On Fri, 24 Mar 2023 18:35:00 +0100 Felix Fietkau wrote:
I'm primarily testing this on routers with 2 or 4 CPUs and limited processing power, handling routing/NAT. RPS is typically needed to properly distribute the load across all available CPUs. When there is only a small number of flows that are pushing a lot of traffic, a static RPS assignment often leaves some CPUs idle, whereas others become a bottleneck by being fully loaded. Threaded NAPI reduces this a bit, but CPUs can become bottlenecked and fully loaded by a NAPI thread alone.
The NAPI thread becomes a bottleneck with RPS enabled?
Making backlog processing threaded helps split up the processing work even more and distribute it onto remaining idle CPUs.
You'd want to have both threaded NAPI and threaded backlog enabled?

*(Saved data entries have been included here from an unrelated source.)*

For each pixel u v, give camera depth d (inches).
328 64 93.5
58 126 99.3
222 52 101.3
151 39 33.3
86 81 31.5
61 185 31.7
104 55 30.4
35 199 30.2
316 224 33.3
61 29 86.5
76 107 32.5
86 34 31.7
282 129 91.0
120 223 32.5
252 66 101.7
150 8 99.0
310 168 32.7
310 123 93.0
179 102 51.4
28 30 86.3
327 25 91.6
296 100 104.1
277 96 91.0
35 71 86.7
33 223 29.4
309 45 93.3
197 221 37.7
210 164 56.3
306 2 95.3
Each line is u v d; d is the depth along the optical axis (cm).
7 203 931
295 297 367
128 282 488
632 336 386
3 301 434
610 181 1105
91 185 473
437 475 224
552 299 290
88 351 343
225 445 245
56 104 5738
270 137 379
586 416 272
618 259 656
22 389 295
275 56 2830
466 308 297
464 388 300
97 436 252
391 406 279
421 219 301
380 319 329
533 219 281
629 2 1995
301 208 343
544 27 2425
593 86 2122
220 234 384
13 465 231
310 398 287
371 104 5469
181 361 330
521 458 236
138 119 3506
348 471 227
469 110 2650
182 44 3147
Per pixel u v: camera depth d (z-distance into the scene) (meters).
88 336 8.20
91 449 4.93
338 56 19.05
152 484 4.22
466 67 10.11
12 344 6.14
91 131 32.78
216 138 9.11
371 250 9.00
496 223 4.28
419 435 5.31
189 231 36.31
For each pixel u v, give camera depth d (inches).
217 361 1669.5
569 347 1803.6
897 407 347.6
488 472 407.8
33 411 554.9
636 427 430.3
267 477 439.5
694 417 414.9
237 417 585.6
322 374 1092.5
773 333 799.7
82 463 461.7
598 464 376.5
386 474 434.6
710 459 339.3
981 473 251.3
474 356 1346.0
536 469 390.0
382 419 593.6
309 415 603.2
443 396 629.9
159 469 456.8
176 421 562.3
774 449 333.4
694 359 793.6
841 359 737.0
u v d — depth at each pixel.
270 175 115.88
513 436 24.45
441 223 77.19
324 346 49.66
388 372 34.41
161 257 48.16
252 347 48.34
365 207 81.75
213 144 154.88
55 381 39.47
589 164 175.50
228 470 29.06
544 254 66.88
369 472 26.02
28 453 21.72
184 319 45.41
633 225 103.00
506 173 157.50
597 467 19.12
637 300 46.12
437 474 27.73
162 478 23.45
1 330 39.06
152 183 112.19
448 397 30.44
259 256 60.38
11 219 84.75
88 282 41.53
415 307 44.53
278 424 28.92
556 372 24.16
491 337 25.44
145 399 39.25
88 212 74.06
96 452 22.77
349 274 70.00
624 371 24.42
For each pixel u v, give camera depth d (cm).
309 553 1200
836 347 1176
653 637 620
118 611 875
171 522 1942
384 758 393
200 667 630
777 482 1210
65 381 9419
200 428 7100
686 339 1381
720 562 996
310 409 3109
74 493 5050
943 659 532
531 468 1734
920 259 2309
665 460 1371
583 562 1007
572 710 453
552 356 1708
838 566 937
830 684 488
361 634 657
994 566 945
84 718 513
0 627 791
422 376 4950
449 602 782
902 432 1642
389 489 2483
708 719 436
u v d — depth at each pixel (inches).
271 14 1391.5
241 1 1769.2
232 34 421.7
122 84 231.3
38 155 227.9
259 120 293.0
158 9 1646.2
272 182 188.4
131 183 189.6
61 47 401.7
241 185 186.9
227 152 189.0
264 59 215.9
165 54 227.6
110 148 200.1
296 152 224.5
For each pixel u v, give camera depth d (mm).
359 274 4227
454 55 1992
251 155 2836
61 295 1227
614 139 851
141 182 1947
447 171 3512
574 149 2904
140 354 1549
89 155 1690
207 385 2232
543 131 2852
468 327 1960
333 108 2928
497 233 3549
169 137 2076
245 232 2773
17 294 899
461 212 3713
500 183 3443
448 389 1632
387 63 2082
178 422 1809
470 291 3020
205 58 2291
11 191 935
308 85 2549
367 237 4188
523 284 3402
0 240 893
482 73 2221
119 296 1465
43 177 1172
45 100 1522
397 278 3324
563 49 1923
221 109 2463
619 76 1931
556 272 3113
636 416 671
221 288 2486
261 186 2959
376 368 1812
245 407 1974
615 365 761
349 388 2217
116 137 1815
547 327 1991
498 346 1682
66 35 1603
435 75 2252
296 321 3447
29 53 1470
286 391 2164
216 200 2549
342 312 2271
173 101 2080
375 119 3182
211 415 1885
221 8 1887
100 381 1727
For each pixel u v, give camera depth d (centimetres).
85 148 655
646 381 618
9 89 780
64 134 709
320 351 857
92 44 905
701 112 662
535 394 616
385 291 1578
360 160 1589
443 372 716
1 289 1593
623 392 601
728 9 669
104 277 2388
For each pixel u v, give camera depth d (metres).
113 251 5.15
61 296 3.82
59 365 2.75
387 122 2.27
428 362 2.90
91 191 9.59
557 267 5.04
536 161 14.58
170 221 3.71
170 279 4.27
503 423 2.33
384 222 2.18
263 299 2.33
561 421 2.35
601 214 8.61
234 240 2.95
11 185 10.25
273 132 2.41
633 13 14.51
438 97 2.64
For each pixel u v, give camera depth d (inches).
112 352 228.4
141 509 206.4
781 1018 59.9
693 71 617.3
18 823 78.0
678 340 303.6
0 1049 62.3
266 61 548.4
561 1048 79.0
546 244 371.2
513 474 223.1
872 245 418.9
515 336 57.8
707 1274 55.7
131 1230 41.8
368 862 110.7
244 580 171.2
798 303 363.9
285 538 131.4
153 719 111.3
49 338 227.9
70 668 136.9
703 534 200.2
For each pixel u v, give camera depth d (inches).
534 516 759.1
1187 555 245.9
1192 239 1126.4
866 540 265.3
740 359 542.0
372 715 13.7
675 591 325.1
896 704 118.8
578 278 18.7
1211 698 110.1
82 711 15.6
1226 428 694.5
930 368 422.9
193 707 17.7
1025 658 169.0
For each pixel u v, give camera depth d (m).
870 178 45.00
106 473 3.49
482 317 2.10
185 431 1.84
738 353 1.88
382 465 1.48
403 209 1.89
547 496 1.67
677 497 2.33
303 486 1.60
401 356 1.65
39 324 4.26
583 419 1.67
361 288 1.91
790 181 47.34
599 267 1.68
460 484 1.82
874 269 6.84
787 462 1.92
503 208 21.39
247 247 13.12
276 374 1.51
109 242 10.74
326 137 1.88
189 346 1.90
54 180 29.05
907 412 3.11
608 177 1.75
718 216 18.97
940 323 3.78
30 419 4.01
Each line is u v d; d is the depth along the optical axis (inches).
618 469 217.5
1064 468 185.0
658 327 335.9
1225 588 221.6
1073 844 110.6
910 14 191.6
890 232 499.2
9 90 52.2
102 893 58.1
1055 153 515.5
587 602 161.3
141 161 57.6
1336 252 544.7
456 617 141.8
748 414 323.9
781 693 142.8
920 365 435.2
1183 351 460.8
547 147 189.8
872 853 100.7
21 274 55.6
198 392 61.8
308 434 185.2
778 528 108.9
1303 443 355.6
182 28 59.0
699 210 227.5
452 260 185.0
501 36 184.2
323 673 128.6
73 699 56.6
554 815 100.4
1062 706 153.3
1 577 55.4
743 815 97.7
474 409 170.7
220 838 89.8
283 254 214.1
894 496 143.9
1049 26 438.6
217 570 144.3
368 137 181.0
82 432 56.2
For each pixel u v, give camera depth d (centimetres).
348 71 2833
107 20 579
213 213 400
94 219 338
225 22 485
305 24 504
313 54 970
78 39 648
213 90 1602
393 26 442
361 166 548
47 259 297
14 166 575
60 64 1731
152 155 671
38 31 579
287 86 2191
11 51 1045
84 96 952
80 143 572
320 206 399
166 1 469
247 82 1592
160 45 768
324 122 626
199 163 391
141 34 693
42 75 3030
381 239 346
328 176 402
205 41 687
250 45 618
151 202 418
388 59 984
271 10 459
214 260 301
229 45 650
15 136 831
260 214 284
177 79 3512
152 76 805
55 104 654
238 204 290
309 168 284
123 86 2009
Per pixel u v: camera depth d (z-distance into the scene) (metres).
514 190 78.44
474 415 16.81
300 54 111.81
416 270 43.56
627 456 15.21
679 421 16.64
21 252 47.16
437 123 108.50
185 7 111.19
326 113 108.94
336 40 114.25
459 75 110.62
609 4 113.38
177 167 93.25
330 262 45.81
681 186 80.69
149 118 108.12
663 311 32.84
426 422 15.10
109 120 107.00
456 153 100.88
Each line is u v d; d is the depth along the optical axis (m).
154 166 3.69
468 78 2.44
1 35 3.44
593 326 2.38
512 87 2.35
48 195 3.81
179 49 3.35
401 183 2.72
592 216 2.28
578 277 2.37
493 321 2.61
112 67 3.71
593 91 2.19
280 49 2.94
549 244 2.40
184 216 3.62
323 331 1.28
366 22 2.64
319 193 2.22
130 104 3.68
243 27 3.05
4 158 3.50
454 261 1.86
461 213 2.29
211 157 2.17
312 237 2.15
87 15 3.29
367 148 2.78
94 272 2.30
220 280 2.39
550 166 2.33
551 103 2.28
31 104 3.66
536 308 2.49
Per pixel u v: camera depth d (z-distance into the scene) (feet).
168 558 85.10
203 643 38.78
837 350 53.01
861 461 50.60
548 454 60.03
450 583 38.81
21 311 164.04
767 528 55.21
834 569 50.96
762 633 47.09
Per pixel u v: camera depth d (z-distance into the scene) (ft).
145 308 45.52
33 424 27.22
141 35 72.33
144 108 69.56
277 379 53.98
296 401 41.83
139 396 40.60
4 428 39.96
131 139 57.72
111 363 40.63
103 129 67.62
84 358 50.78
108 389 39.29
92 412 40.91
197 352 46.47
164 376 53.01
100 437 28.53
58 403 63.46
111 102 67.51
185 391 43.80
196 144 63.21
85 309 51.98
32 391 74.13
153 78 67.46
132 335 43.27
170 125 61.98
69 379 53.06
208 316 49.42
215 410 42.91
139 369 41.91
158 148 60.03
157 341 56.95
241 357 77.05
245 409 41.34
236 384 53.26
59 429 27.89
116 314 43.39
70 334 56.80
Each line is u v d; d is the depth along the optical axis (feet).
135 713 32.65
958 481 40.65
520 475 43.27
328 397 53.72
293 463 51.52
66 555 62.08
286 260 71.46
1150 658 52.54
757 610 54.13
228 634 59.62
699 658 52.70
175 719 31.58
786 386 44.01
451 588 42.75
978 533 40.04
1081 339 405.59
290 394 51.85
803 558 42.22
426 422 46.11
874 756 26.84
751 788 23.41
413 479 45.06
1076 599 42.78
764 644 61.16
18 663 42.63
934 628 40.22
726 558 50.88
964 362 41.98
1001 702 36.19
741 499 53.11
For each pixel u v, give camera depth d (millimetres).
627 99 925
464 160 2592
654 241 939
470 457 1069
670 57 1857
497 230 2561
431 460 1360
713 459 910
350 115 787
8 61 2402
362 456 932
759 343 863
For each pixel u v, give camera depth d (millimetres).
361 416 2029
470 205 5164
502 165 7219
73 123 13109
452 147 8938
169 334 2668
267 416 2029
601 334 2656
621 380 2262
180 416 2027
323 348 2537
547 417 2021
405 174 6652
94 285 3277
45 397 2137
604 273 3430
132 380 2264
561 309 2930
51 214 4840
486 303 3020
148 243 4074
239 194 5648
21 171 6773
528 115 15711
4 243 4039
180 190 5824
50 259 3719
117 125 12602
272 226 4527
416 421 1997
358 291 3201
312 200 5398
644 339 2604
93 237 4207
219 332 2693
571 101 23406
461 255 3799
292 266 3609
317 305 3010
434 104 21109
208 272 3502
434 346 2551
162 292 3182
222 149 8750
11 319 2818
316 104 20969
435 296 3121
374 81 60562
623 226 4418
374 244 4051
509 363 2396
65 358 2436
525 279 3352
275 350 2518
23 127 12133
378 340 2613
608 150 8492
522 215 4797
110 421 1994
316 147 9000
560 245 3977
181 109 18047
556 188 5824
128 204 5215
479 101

It can basically be used to make RPS a bit more dynamic and configurable, because you can assign multiple backlog threads to a set of CPUs and selectively steer packets from specific devices / rx queues
Can you give an example?
With the 4 CPU example, in case 2 queues are very busy - you're trying
to make sure that the RPS does not end up landing on the same CPU as
the other busy queue?
to them and allow the scheduler to take care of the rest.
You trust the scheduler much more than I do, I think :)